C’è sempre una visione un po’ distorta intorno a questa parola. Mi ha sempre colpito il confronto di due modelli che compaiono nella Bibbia e che possono rappresentare un aiuto a dipanare dubbi e perplessità circa il tema della vocazione.

Il primo modello è quello del profeta Geremia e il secondo quello del profeta Isaia. Si tratta dei due principali profeti della Sacra Scrittura.

Geremia è l’uomo di Dio che visse a Gerusalemme nel 650 A.C. circa, si fece portavoce della Parola del Signore per la conversione del popolo. In pratica nessuno lo ascolta, muore lapidato dai suoi connazionali che non ne potevano più dei suoi rimproveri. Nel primo capitolo del suo libro Geremia racconta la storia della sua vocazione. Gli dice il Signore: “Prima di formarti nel grembo materno, ti ho conosciuto, prima che tu uscissi alla luce, ti ho consacrato, ti ho stabilito profeta delle nazioni. Non aver paura di fronte a loro, perché io sono con te per proteggerti”. Potremmo dire che quella di Geremia è una vocazione diretta, anzi direttissima. Il profeta accoglie la volontà del Signore che gli viene comunicata in modo chiarissimo, senza ombra di dubbio.

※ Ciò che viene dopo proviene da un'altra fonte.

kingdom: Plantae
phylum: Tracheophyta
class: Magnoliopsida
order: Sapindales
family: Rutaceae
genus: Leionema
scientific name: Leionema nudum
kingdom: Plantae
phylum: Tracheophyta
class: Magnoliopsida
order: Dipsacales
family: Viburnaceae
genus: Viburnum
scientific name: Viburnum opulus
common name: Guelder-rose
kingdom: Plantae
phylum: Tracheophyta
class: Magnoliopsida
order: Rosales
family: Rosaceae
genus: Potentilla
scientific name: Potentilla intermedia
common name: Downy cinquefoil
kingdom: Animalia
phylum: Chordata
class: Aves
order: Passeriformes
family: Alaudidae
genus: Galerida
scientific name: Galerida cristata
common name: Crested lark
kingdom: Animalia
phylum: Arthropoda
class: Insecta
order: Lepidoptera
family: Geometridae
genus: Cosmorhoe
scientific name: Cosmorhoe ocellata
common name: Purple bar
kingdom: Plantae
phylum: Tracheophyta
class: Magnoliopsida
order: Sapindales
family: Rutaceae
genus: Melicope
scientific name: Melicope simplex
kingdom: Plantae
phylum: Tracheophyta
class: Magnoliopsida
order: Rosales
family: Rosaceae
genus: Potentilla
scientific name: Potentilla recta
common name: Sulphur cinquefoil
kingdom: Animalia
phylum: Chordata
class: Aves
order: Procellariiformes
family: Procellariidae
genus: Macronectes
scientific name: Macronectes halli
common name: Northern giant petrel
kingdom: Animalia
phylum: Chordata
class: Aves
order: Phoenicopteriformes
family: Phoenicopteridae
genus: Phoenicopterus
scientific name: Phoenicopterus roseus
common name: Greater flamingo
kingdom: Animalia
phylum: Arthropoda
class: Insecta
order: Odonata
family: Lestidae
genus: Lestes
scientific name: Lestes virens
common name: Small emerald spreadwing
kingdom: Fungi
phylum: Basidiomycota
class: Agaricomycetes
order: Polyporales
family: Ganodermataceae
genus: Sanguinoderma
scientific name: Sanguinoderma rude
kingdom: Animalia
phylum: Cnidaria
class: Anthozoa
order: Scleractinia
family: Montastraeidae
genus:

L’altro modello è quello di Isaia. Visse circa 100 anni dopo Geremia, fu un uomo molto in vista con un notevole peso politico e sociale. Anche Isaia morì martire per la sua fede e per obbedienza alla parola del Signore, arrestato, condannato a morte, segato in due.

Il racconto della sua vocazione lo leggiamo al capitolo sesto del suo lunghissimo libro: “Poi io udii la voce del Signore che diceva: Chi manderò e chi andrà per noi? Ed io risposi: Eccomi, manda me. E il Signore disse. Va’ e riferisci a questo popolo quanto io ti indicherò”.

Isaia non ascolta direttamente la sua vocazione. Ascolta invece il bisogno che ci sia qualcuno che aiuti il Signore a farsi vicino al popolo, avverte cioè la necessità di rendersi disponibile. Si fa avanti e si propone per una missione che sente come importante per se e per il popolo.

La tensione che si crea tra questi due modelli di vocazione ci può aiutare a rileggere la nostra vocazione. Come posso percepire la voce del Signore? A volte è talmente chiaro il suo invito che non mi resta altro che accoglierlo e cercare di viverlo, malgrado i miei limiti e le mie inadempienze. Altre volte la sua voce si nasconde nei bisogni che mi circondano e che io posso interpretare come “pro-vocazione” affinché io possa arrivare a dire: eccomi, manda me.

In entrambi i casi il Signore mi parla. Mi parla anche all’inizio di questo nuovo anno pastorale: saprò io ascoltare la sua voce? Saprò interpretare i bisogni della mia comunità come vocazione?